All the indications are that the policy of appeasement will continue. It’s not as if the United States has any love for the Iranian regime, which has murdered hundreds of Americans and consistently demonized this country in the 44 years since the Islamist revolution in Iran or that Washington is simply unaware of Iran’s enormous contribution to global instability—from militarily supporting Russian imperialism to aiding Shi’a militias in Iraq and Yemen, as well as Lebanon along with Hamas in Gaza. At root, the United States has accepted that the installation of an Iranian regime amenable to negotiations can only come through the efforts of the Iranian people, and not through outside intervention. Until then—and that could be weeks or months, but most probably years, unfortunately—the United States will have to dance with a partner it has no reason to trust.
In recent weeks, the United States has lifted its freeze upon nearly $6 billion of frozen Iranian assets in exchange for the release of five dual U.S.-Iranian citizens incarcerated in Iranian jails. Of course, one of the jobs of any government is to assist its citizens when they find themselves in distressing circumstances abroad, but the problem here is that the Iranians see any U.S. concessions as a sign of weakness and then push for more.

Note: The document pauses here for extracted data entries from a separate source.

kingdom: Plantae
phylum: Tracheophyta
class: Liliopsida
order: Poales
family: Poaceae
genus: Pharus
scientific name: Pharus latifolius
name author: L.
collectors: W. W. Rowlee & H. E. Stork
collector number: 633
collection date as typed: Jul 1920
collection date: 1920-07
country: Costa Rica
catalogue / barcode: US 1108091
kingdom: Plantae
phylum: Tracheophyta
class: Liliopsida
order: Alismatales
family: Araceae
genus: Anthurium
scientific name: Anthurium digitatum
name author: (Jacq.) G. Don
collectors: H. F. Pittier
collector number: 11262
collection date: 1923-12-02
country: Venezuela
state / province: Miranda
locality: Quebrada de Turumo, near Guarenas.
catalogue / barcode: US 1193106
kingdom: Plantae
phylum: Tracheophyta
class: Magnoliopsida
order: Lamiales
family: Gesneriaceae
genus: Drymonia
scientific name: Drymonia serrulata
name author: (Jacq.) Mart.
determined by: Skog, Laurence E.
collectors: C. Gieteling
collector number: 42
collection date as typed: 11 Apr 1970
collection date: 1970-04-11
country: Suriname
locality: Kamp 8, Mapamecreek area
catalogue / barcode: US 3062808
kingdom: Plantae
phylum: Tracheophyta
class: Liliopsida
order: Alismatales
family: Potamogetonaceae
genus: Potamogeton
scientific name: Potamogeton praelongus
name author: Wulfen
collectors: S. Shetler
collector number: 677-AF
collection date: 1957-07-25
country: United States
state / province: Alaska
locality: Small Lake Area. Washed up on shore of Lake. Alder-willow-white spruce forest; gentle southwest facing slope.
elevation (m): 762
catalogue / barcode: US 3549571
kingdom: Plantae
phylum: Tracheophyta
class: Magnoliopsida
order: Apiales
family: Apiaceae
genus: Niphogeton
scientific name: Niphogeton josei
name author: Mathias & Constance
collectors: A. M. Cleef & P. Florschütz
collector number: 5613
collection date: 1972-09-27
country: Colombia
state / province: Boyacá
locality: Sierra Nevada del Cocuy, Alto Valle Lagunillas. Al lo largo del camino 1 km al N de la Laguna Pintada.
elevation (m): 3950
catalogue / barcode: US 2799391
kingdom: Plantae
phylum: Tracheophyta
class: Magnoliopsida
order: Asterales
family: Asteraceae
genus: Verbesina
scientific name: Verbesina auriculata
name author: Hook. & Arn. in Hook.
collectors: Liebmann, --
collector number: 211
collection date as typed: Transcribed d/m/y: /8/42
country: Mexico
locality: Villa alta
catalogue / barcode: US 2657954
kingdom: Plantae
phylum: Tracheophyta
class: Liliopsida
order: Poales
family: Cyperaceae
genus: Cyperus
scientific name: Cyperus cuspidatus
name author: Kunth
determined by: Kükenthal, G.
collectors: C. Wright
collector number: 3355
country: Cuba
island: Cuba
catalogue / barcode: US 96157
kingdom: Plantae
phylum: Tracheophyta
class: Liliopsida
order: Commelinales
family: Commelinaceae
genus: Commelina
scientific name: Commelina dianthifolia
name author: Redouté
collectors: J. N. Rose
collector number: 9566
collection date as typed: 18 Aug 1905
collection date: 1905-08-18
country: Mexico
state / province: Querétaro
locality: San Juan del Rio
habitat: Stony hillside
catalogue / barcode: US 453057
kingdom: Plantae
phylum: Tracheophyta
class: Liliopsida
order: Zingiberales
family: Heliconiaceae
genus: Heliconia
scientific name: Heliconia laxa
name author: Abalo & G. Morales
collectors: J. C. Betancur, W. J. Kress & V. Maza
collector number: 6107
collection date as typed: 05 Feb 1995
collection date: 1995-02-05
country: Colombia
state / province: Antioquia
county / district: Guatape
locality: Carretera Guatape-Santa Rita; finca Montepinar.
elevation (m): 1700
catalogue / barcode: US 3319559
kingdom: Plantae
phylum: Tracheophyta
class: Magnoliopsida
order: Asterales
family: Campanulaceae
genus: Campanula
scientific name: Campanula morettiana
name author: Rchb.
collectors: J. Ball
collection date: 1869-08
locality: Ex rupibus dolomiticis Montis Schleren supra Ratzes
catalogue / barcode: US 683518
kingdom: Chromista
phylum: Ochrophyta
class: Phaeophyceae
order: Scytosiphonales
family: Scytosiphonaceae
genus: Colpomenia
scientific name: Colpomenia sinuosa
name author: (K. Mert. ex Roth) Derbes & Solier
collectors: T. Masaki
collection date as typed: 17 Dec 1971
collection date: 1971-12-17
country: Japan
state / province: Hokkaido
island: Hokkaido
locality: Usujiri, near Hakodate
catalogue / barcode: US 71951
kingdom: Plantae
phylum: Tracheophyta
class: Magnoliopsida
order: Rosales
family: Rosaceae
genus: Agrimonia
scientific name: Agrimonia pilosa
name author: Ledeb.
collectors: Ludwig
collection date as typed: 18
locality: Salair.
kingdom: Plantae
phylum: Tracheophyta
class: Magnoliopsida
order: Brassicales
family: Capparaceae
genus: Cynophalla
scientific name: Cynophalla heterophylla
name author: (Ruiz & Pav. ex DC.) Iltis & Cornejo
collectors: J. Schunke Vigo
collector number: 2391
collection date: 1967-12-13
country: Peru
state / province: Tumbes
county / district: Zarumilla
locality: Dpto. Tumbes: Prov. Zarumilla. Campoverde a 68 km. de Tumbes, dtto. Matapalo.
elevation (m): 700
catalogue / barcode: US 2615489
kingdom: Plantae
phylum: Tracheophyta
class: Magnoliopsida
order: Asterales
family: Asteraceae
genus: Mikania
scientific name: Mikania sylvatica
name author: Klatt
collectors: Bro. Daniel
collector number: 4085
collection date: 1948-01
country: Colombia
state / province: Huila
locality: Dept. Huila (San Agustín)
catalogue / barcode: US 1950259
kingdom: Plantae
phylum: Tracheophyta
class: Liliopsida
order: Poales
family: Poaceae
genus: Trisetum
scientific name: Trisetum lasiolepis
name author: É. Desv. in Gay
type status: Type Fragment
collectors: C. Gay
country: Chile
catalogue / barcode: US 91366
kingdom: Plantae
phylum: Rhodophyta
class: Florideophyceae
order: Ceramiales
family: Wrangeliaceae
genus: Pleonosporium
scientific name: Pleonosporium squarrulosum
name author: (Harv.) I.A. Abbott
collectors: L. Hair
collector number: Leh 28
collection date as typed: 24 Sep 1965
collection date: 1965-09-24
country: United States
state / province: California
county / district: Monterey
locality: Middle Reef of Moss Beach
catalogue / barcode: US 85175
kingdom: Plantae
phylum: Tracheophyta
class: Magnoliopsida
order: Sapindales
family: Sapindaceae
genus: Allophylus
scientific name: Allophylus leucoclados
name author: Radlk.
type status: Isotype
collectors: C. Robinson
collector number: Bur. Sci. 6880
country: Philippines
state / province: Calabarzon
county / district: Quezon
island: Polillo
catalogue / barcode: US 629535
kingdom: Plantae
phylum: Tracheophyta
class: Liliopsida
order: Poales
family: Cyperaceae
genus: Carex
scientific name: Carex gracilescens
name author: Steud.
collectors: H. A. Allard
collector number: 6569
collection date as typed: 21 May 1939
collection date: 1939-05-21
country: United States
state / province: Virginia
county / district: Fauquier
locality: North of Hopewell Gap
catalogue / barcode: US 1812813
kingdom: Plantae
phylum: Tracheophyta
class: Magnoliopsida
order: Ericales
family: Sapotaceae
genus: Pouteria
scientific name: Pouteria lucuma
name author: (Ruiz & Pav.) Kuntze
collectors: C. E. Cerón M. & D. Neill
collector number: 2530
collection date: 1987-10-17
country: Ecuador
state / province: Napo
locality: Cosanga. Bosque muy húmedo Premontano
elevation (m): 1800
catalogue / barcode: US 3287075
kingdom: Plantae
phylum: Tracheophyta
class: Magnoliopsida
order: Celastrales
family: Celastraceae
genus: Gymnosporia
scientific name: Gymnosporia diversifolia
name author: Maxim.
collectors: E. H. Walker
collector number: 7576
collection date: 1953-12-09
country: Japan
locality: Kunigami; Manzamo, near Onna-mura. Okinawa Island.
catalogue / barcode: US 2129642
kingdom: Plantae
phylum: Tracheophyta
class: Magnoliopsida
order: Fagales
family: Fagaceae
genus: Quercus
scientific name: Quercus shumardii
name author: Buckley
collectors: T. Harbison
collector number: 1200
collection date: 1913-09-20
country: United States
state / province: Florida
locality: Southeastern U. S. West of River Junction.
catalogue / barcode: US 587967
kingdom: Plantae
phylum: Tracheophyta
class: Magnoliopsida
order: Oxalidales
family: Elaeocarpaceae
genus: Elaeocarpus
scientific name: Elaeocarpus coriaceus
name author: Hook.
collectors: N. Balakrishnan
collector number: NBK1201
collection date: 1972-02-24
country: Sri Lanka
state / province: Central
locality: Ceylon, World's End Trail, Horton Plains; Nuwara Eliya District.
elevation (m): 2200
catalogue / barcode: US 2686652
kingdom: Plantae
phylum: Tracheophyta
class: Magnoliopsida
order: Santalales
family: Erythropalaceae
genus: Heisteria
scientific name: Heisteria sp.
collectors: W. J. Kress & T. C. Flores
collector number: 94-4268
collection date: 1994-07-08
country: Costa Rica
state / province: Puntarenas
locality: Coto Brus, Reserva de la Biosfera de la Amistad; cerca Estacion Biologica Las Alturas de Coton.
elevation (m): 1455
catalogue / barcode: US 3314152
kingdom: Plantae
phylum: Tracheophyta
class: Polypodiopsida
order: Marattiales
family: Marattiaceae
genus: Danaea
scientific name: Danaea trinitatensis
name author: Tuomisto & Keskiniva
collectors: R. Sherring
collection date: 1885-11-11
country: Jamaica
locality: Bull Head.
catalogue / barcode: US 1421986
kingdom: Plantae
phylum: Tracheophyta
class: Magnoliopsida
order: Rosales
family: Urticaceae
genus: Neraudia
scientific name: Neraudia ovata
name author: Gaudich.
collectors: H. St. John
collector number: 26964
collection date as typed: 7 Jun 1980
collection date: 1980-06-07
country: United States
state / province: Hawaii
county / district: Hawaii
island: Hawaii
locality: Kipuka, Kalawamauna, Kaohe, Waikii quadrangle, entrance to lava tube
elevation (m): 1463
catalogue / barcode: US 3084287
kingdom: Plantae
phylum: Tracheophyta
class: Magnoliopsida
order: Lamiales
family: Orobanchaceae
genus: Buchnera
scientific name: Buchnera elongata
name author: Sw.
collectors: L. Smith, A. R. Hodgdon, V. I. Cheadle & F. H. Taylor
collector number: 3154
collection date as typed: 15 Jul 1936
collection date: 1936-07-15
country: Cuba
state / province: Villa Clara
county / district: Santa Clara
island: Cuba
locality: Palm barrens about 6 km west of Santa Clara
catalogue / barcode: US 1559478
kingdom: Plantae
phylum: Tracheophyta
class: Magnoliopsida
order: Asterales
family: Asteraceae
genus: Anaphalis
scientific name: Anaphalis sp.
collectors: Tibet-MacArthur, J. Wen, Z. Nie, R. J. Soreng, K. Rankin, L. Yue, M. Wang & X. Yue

That is why the talk of reviving the 2015 Joint Comprehensive Plan of Action (JCPOA), the technical name for the Iran deal, is so alarming. True, the current administration takes a more cynical view of Iranian ambitions compared with that of former President Barack Obama, who was always painfully clear that regime change was not a goal of his when it came to Iran. The unspoken assumption of the JCPOA is that the regime currently in power will still be in power when the “sunset clauses” in the deal—the expiry of a range of restrictions on research and development following a period of several years—kick in. And if that is the outcome we arrive at, then Obama’s 2015 statement announcing that the deal ensures that “all pathways to a bomb are cut off” will be exposed as the falsehood it always was.
Biden himself has given mixed signals regarding the JCPOA’s revival, even telling a concerned Iranian interlocutor at a campaign stop in December last year that “it is dead, but we’re not gonna announce it.” However, as long as the deal remains the frame of reference for U.S.-Iranian diplomacy, the Iranians will be in a commanding position. And the effects of that will be registered across the region, perhaps in Lebanon most of all.